A chest infection in babies and toddlers – also known as a lower respiratory tract infection – is normally one of those things that looks and sounds much nastier than it actually is. The good news is that the majority of infections clear up quickly with simple home remedies and a generous dose of TLC, while the more persistent congestions can be treated effectively with prescribed medication.
Chest infections are often accompanied by bad coughs that can last a few days. If your toddler has a cough that causes him pain or leaves him breathless, take him to your GP.
What is a chest infection?
‘The ones that cause most problems are respiratory syncytial viruses and the Influenza viruses,’ says Dr Donald MacGregor, Consultant Paediatrician of the Royal Collage of Paediatrics and Child Health. ‘Children who are more likely to contract a chest infection are preterm infants or those born with severe heart or lung problems.’
The more severe chest infections are usually bacterial, spurred on by the original viral illness.
Symptoms to look out for
You can keep an eye out for certain cues that your baby might have a chest infection. The infection itself may last just five to seven days, but the symptoms can last much longer.
‘Coughing and fast breathing are the most common specific symptoms,’ says Dr MacGregor. ‘But infants can also have irregular breathing or pauses in breathing and fever is not always present.

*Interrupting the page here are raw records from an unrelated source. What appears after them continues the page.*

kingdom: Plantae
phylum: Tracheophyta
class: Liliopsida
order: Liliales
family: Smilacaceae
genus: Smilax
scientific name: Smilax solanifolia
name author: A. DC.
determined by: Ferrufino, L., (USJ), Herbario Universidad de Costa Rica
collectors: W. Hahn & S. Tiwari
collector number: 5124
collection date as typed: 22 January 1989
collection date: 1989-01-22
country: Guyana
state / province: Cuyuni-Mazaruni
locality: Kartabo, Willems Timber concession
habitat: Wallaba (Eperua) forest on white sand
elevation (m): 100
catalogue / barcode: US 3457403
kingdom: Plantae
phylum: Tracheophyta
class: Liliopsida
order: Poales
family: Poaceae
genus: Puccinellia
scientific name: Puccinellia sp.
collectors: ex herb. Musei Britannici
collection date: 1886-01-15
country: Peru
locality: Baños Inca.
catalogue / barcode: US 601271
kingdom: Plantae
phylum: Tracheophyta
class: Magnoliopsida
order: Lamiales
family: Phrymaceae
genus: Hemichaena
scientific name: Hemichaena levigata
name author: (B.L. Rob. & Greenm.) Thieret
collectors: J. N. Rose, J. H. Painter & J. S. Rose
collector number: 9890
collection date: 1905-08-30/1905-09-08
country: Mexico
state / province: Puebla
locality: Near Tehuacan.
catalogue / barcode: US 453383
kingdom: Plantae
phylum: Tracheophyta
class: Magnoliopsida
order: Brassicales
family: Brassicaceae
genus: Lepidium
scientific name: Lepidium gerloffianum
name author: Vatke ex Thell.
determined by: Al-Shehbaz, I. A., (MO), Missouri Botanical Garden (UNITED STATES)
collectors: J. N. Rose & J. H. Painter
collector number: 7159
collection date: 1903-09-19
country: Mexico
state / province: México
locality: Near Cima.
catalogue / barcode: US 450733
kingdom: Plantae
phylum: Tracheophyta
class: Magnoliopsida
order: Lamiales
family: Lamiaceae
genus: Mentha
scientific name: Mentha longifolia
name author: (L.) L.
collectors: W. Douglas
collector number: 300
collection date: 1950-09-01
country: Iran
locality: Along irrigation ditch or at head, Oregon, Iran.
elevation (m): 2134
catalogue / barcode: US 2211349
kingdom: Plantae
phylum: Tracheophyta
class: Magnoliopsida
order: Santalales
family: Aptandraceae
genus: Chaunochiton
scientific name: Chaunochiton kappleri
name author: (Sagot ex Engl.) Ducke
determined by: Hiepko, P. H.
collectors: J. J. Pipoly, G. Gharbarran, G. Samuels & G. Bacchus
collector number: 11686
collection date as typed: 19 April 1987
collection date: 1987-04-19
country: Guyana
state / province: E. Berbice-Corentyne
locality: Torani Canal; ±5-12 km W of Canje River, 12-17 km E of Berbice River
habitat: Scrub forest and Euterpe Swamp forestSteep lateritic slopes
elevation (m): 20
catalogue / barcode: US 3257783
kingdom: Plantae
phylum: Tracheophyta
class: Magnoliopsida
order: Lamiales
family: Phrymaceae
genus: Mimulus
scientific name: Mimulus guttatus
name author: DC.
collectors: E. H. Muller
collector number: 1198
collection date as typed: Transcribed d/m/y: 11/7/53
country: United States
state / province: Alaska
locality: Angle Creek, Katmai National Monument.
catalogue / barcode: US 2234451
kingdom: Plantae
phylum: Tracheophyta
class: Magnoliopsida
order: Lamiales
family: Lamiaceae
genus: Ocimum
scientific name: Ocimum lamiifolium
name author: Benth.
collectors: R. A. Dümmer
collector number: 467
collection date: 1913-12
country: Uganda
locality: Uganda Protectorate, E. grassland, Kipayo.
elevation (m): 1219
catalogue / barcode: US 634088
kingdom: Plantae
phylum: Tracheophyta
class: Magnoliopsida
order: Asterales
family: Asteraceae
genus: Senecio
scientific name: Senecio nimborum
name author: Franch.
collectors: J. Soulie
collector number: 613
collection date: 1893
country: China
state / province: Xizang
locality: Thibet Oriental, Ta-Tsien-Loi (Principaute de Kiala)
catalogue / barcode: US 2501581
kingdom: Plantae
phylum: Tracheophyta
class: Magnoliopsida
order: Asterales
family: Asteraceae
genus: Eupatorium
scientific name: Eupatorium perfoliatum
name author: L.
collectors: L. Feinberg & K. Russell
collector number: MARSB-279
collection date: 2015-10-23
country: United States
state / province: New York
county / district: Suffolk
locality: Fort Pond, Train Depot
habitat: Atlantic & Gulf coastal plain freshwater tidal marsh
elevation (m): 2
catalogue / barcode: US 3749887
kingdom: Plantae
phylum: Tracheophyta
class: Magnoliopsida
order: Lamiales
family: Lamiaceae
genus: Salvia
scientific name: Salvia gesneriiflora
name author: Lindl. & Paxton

'If your baby turns blue or has very irregular breathing that you should take him straight to the doctor.’
You may find that feeding your baby is difficult, as he has to suck, breathe and swallow all at the same time – which is tricky when he is finding it harder than normal to breathe.
‘In infants younger than three months old, chest infections leave them exhausted as they have to breathe through their nose,’ Dr MacGregor says. ‘Your baby may wheeze due to the narrowing or secretions in the lower airways.’
Always speak to your GP if you think your baby has a chest infection. Viral chest infections can be treated from home with the ‘symptomatic and supportive’ approach.
‘You can treat the fever with regular fluid intake and small regular feeds,’ suggests Dr MacGregor. ‘If the wheeze occurs then sometimes using an inhaler through a spacer can be advised by a doctor.’
In extreme cases where a baby requires hospital care, an oxygen and feeding tube might be required.
Bacterial chest infections such as pneumonia normally respond well to antibiotics, which your baby’s doctor will issue if necessary.